# WHAT THE EXERCISE ASKS
Return exactly those lines of the material below that fall between the line holding "Propaganda al" and the line holding "強い力を加えると石がワイヤーから", inclusive.

# DATA SHOWN
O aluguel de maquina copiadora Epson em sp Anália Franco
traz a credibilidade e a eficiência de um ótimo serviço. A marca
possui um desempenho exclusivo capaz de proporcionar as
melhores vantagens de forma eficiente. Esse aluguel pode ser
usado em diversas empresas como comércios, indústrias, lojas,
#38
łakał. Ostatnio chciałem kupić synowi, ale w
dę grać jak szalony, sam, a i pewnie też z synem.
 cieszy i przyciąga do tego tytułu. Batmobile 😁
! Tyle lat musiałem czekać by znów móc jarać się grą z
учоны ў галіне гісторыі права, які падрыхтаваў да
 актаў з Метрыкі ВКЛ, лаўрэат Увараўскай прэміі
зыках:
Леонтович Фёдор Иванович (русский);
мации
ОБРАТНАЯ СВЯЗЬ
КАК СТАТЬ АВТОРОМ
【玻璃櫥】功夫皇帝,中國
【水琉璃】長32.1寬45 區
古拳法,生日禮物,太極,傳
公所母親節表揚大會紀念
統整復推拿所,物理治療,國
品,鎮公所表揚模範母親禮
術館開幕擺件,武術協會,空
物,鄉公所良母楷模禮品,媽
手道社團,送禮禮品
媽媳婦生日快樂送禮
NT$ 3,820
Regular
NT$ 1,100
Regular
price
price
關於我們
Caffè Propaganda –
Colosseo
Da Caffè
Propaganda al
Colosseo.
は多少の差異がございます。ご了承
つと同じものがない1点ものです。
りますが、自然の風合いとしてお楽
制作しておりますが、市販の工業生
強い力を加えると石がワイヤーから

==

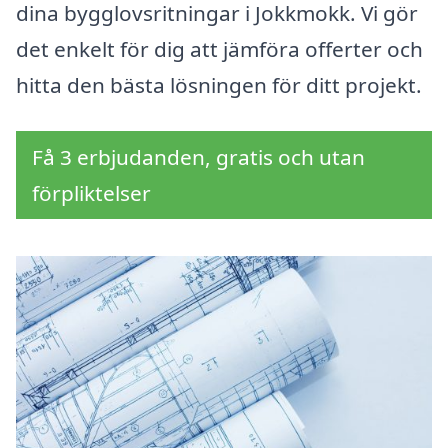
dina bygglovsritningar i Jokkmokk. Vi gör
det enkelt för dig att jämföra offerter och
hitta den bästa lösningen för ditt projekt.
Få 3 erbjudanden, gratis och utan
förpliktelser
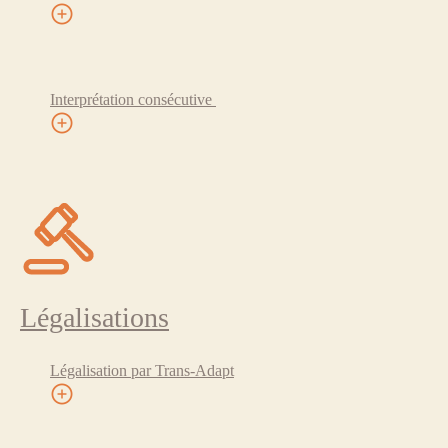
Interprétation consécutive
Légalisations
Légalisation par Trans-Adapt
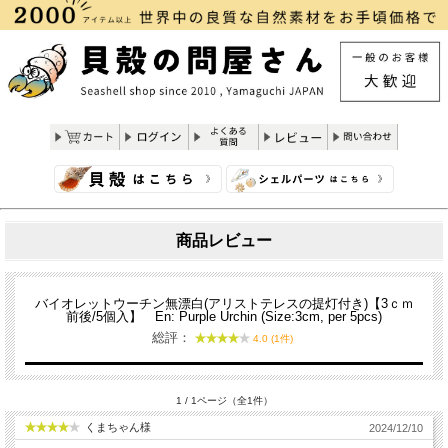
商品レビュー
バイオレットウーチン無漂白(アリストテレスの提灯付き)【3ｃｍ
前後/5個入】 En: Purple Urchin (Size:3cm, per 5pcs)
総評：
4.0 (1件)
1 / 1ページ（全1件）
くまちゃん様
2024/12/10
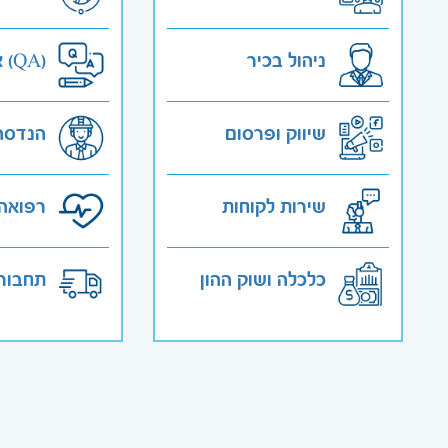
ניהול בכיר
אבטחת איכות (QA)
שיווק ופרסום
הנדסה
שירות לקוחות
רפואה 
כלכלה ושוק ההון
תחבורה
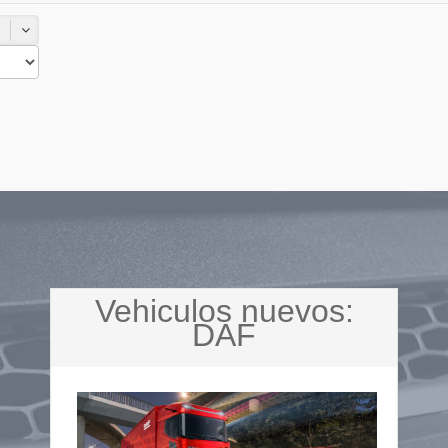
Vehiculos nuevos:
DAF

# SOLUTION BELOW
Propaganda al
Colosseo.
は多少の差異がございます。ご了承
つと同じものがない1点ものです。
りますが、自然の風合いとしてお楽
制作しておりますが、市販の工業生
強い力を加えると石がワイヤーから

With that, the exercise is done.